[Data excerpts Boundary: Start]

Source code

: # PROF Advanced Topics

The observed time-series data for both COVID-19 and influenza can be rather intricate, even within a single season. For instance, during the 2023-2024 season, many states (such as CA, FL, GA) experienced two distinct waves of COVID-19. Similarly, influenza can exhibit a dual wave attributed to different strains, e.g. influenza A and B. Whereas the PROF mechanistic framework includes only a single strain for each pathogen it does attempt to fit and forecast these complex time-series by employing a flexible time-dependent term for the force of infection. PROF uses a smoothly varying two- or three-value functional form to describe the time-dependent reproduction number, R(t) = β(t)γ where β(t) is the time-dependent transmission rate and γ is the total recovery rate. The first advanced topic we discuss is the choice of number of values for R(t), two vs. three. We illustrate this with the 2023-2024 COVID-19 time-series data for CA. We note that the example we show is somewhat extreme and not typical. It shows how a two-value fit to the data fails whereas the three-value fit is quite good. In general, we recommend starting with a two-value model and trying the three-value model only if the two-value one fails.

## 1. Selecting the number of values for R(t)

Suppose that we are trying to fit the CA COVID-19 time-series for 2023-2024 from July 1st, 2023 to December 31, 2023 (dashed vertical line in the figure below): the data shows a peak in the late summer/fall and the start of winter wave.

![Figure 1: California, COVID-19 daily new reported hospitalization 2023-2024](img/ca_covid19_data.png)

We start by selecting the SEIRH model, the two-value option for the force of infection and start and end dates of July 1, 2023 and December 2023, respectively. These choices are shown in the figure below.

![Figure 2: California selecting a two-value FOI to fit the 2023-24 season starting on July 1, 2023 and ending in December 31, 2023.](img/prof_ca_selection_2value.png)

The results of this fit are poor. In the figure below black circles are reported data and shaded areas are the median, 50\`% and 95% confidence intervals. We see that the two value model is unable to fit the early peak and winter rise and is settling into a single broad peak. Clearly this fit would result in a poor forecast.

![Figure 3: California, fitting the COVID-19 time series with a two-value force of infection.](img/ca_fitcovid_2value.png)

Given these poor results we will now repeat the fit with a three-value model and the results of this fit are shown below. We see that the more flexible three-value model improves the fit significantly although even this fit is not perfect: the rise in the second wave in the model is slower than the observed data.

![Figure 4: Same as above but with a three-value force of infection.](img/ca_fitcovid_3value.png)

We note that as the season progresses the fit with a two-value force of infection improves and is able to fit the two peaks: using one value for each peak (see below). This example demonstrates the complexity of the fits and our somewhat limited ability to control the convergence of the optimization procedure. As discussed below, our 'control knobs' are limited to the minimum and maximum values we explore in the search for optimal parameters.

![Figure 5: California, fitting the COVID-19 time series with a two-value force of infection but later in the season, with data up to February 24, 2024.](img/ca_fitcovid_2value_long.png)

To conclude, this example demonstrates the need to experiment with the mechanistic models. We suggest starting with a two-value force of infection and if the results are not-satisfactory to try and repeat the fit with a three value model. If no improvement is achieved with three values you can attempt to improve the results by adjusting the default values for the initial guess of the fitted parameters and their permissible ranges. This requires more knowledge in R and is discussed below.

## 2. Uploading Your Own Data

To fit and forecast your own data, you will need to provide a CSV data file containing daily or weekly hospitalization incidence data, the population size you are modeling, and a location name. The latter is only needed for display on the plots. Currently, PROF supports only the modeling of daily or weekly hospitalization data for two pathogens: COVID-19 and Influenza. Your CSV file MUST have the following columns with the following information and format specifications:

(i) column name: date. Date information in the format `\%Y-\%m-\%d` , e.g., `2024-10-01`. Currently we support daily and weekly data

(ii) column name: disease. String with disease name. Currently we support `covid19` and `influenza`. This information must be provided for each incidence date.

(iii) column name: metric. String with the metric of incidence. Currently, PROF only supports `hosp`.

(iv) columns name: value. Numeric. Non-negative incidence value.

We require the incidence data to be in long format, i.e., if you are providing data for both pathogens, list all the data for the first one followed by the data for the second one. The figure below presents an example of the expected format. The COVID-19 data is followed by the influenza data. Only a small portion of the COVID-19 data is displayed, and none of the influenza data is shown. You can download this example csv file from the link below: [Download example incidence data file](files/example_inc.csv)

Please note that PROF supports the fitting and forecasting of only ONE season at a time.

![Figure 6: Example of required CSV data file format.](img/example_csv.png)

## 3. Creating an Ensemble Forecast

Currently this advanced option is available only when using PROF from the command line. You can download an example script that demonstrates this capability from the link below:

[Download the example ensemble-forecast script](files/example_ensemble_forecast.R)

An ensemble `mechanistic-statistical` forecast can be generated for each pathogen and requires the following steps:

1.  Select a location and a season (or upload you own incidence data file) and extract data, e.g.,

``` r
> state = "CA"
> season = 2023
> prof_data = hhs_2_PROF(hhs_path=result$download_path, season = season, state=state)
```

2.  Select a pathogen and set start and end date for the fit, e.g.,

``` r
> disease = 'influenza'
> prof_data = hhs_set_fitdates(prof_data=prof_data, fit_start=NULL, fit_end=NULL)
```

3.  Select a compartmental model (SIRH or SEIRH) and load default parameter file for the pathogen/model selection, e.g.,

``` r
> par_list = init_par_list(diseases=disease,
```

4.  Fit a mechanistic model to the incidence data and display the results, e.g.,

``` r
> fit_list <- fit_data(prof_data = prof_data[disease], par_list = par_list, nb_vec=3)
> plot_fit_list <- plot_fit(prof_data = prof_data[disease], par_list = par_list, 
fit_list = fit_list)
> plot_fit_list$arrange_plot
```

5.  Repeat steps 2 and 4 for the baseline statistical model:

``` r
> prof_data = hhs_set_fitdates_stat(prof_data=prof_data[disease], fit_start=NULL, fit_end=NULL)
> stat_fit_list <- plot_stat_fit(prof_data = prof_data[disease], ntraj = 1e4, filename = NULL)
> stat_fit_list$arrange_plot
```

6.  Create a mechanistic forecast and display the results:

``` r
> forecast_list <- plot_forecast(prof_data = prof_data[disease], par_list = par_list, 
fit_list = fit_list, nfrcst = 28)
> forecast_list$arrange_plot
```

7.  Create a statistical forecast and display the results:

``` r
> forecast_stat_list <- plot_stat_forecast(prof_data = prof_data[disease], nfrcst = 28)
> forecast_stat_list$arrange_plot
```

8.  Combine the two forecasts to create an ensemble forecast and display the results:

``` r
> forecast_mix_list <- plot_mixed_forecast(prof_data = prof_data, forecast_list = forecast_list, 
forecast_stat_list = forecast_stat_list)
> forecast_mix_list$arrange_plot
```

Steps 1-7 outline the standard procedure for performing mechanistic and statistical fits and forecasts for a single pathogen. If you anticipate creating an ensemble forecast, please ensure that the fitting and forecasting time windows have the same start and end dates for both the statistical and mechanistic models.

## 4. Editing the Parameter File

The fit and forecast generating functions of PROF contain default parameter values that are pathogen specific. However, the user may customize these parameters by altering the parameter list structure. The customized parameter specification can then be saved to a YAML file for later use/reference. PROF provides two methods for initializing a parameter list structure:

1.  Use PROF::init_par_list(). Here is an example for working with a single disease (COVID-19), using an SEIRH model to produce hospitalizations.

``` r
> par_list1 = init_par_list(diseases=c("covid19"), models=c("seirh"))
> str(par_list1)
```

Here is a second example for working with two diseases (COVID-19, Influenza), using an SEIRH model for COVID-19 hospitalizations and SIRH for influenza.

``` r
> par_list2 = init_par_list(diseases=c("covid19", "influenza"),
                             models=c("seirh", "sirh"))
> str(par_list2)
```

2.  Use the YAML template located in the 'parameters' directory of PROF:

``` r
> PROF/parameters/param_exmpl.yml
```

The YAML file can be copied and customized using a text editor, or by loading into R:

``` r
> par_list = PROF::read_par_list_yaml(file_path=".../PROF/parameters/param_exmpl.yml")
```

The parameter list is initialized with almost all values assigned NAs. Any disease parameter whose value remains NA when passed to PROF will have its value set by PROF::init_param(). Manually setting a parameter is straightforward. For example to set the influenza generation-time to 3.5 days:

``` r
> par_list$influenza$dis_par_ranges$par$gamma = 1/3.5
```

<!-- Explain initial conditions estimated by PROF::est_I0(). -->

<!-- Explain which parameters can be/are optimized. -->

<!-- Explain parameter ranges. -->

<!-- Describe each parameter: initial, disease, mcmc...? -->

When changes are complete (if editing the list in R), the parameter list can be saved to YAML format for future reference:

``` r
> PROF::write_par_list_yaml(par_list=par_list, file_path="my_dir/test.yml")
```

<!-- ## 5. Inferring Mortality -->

[Data excerpts Boundary: End]

# [Task to complete]
Lines from the top of the entries above to the line that contains "reported hospitalization 2023-2024](img/ca_covid19_data.png)" should be set down exactly, please, with both ends kept and nothing added.

# [Worked solution]
Source code

: # PROF Advanced Topics

The observed time-series data for both COVID-19 and influenza can be rather intricate, even within a single season. For instance, during the 2023-2024 season, many states (such as CA, FL, GA) experienced two distinct waves of COVID-19. Similarly, influenza can exhibit a dual wave attributed to different strains, e.g. influenza A and B. Whereas the PROF mechanistic framework includes only a single strain for each pathogen it does attempt to fit and forecast these complex time-series by employing a flexible time-dependent term for the force of infection. PROF uses a smoothly varying two- or three-value functional form to describe the time-dependent reproduction number, R(t) = β(t)γ where β(t) is the time-dependent transmission rate and γ is the total recovery rate. The first advanced topic we discuss is the choice of number of values for R(t), two vs. three. We illustrate this with the 2023-2024 COVID-19 time-series data for CA. We note that the example we show is somewhat extreme and not typical. It shows how a two-value fit to the data fails whereas the three-value fit is quite good. In general, we recommend starting with a two-value model and trying the three-value model only if the two-value one fails.

## 1. Selecting the number of values for R(t)

Suppose that we are trying to fit the CA COVID-19 time-series for 2023-2024 from July 1st, 2023 to December 31, 2023 (dashed vertical line in the figure below): the data shows a peak in the late summer/fall and the start of winter wave.

![Figure 1: California, COVID-19 daily new reported hospitalization 2023-2024](img/ca_covid19_data.png)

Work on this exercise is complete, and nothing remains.